Why Compaction Is Separate¶
Automatic deletion is dangerous:
- Partial writes
- Power loss
- Concurrent readers
- Distributed backends
By separating retention (logical) from compaction (physical), Papyra guarantees:
- Safe reads
- Deterministic recovery
- No surprise data loss
Triggering Compaction¶
Via API:
await backend.compact()
Via CLI:
papyra persistence compact
Some backends return stats:
Compaction completed
backend: memory
before_records: 0
after_records: 0
before_bytes: None
after_bytes: None
Backend Support Matrix¶
| Backend | Compaction Behavior |
|---|---|
| Memory | No-op |
| JSON | Rewrite file |
| Rotating files | Rewrite / drop segments |
| Redis Streams | XTRIM |
If a backend does not support compaction, the call safely no-ops.
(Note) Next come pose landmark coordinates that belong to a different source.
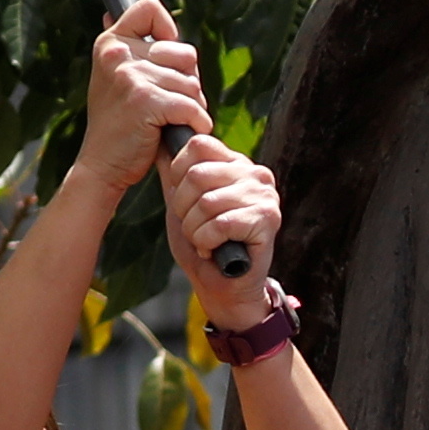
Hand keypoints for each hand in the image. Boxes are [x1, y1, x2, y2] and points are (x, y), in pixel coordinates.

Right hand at [73, 0, 209, 194]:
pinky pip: (192, 107)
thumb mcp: (114, 78)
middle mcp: (118, 53)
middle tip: (168, 103)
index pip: (149, 8)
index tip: (165, 58)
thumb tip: (112, 12)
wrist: (102, 165)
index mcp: (110, 43)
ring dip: (191, 107)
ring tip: (167, 121)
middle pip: (185, 52)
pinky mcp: (145, 100)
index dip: (168, 31)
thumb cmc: (119, 124)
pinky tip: (179, 133)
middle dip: (187, 81)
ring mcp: (130, 75)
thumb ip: (127, 48)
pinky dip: (195, 124)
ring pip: (192, 83)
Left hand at [163, 132, 284, 303]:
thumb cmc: (203, 245)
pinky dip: (207, 242)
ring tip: (205, 242)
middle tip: (195, 228)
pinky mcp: (267, 219)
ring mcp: (264, 195)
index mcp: (235, 164)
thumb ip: (175, 175)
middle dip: (183, 209)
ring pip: (206, 202)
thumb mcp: (182, 205)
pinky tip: (215, 251)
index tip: (184, 202)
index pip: (198, 144)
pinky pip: (220, 224)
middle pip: (196, 174)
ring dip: (195, 231)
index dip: (178, 173)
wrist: (222, 288)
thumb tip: (161, 141)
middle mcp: (254, 174)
Retention vs Compaction (Critical Distinction)¶
Retention
- Logical
- Cheap
- Always-on
- Safe during runtime
Compaction
- Physical
- Potentially expensive
- Explicit
- Maintenance operation
Never rely on retention alone to manage disk usage.
Operational Guidance¶
Recommended Strategy¶
- Always configure retention
- Schedule compaction
- Daily for file backends
- Periodic for Redis
- Run scans before compaction
- Monitor metrics
Production Example¶
Retention:
max_records = 5M
max_age = 30 days
Compaction:
nightly cron job
This ensures:
- Stable memory usage
- Predictable disk growth
- Safe crash recovery
Failure Scenarios¶
| Scenario | Outcome |
|---|---|
| Crash before compaction | No data loss |
| Crash during compaction | Atomic replace protects integrity |
| Corruption detected | Recovery required before compaction |
| Retention misconfigured | Logical history affected, storage intact |
Metrics Interaction¶
Retention and compaction feed into metrics:
records_writtencompactionsbytes_writtenanomalies_detected
Metrics always reflect post-retention visibility.
Summary¶
- Retention controls what is visible
- Compaction controls what exists
- They are intentionally decoupled
- This design prevents silent data loss
If you understand this section, you understand Papyra persistence.